Нет, к ректору меня, конечно, вызвали. Тот на меня орал, вещал про самоконтроль и ответственность. Я молчать не стала, и ответила, что ошибки студента, это, прежде всего, результат некачественной работы преподавателя, и что все как-то подзабыли, что я не дойра, а иномирянка, и ничего об особенностях магии, не знаю в принципе.
— Нина, ну что спровацировало такой выброс? — спросил взволнованный Барабака.
— Я просто очень огорчилась, профессор — не нашла ничего другого, ответить я.
— Отчего?
— Магистр Рисай очень больно бил по мягкому месту — бесхитростно призналась я, вот, честное слово устала моя пресловутая попа от боев, и я вместе с ней.
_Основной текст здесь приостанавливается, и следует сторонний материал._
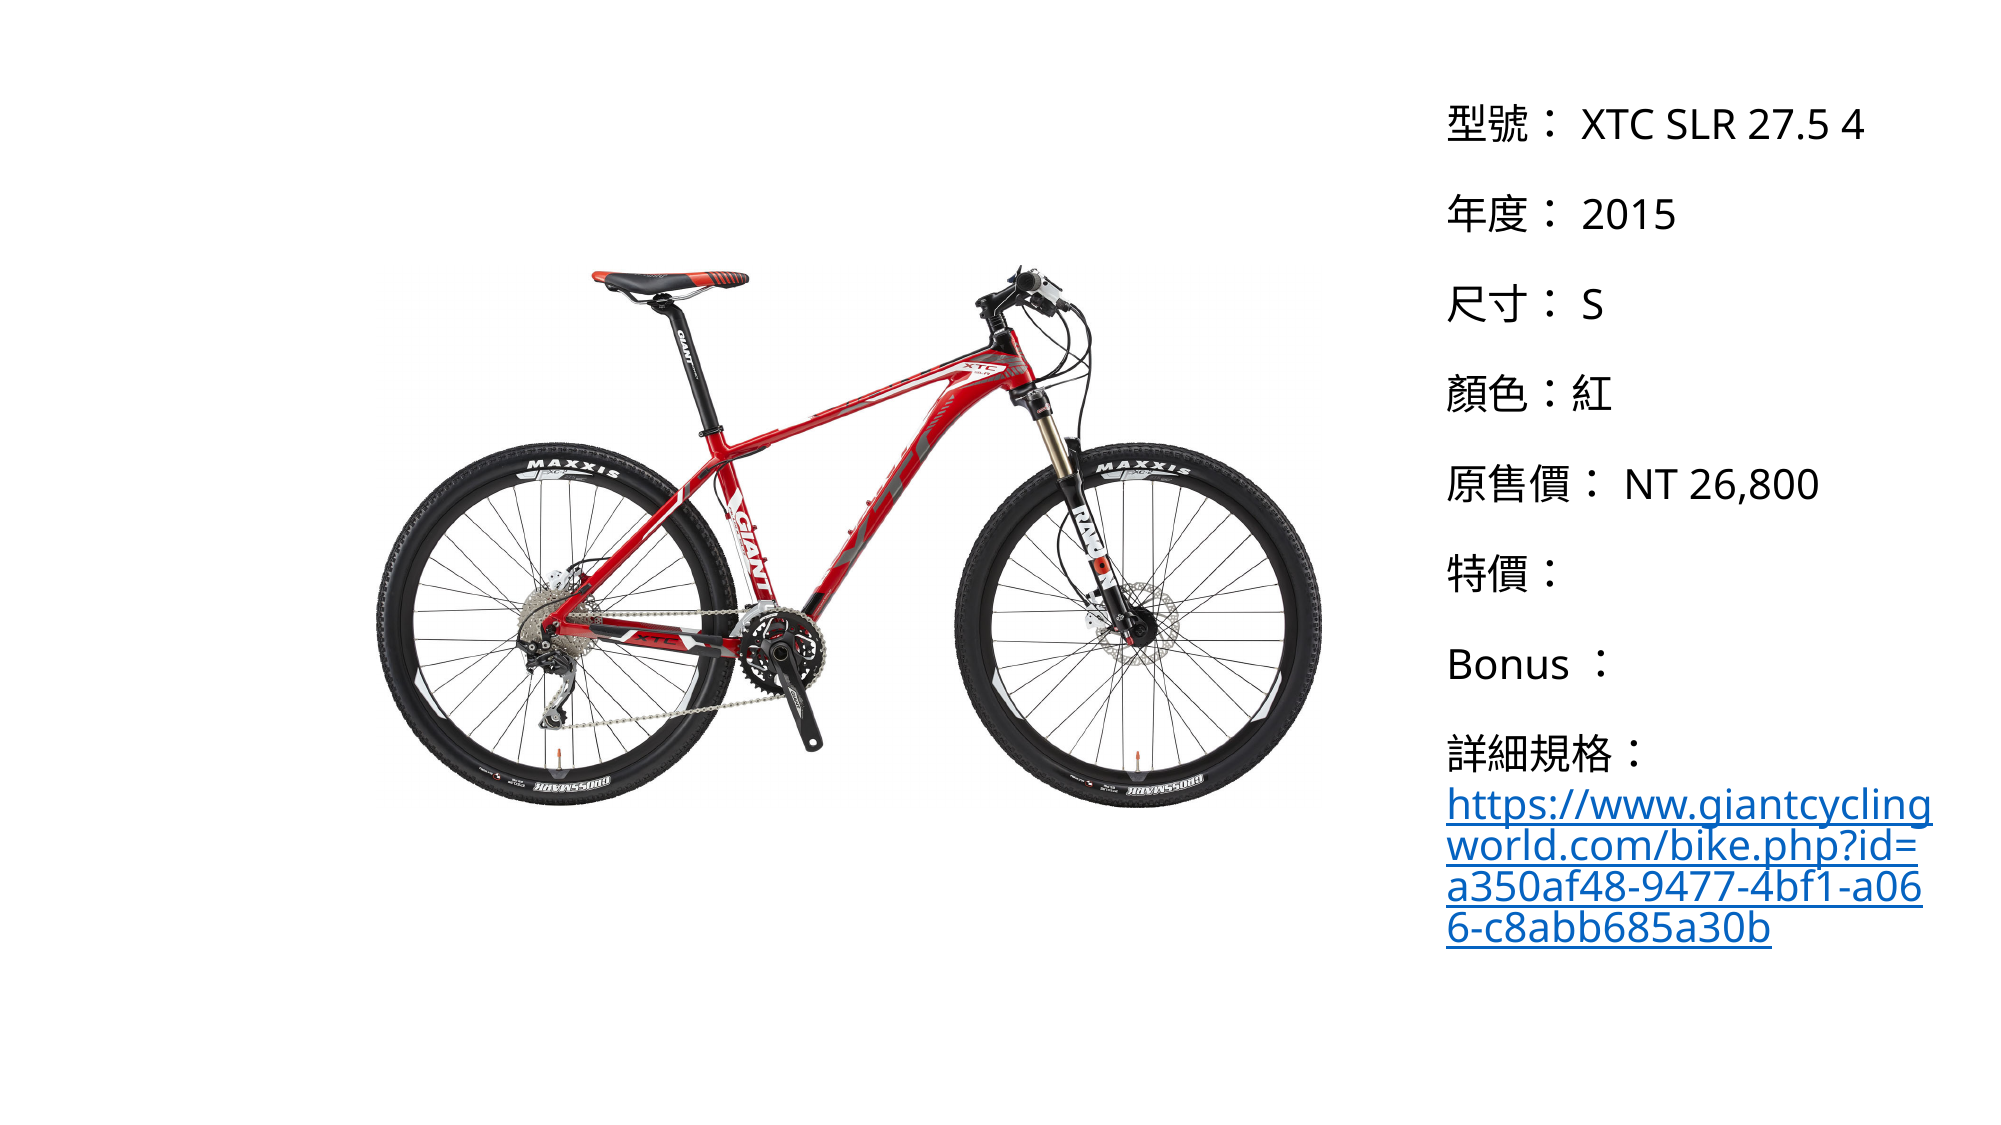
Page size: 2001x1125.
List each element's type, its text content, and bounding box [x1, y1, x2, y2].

Живого места нет. От памятника зависти Дженифер Лопес, остался один сплошной синяк.
— Чем? — осторожно спросил ректор, прецеденты то были.
— Мечом — добила я Барабаку слюнявую.
Ректор побагровел.
— Зачем? — раздался риторический вопрос.
— Вот и я не поняла — зачем, и сильно огорчилась, а от огорчения, сами знаете, что случилось — шумно огорчалась я дальше.
А то ты не знаешь зачем, одуванчик полевой? Мышка подпольщик ты моя, или страус австралийский, при всем уважении к твоим сединам. Ничего не знаю, ничего не слышу, единственная позиция Барабаки, которую я знаю. Солнце мое престарелое, боязнь скандалов и маг контроля до добра не доведет, как бы самим тобой не заинтересовались, под эгидой в тихом омуте черти водятся. Всего должно быть в меру, как мер невмешательства, так и мер положенного ректорского контроля. А то, глядишь как бы твоя однобокость тебе боком и не встала на старости лет. Слишком магвыплескивающая дойра, видать, не просто так, а за грехи твои тяжкие тебе досталась.
Если быть, совсем честной, то к ректору меня притащили не из-за полуубиенного магистра Рисая. Это так, только разминка. Когда я увидела свои голубые полупрозрачные плети, то испытала какой-то детский щенячий восторг, в душе моей застучали кастаньеты, а ноги с руками сами собой стали двигаться. Плети, ну, какие это плети? Это Рисай их так нарек, а для меня это были гимнастические ленты, мой любимый предмет. И я ощутила себя словно в детстве, когда мама смотрела мой показательный номер, и гордилась. Это был мой лучший номер под музыку Бизе, арию Кармен. Я закружила над головой свои ленты. Зазмеила их по земле. Подбросила тягучие ленты в воздух, перекувыркнулась и поймала их в полете. В этот момент я и сама чувствовала себя летучей субстанцией, и хотела обнять весь этот подлый мир, а пусть, но в этот миг я была счастлива, как никогда. Душевный подъем очень быстро пропал, когда я огляделась по сторонам. От моих гимнастических этюдов, студиозы в хаотичном порядке были разбросаны, как сухие ветки по ветру, по всему периметру полигона. Как оказалась, мой танец детства, вызвал сильный вихрь и выплеск магии. Как потом объяснял мне Моркан, меня, наконец, полностью и безоговорочно приняла моя магия. И теперь уже нет Изотермы, а есть я — маг Нина Дубр, воздушница и проклятийница.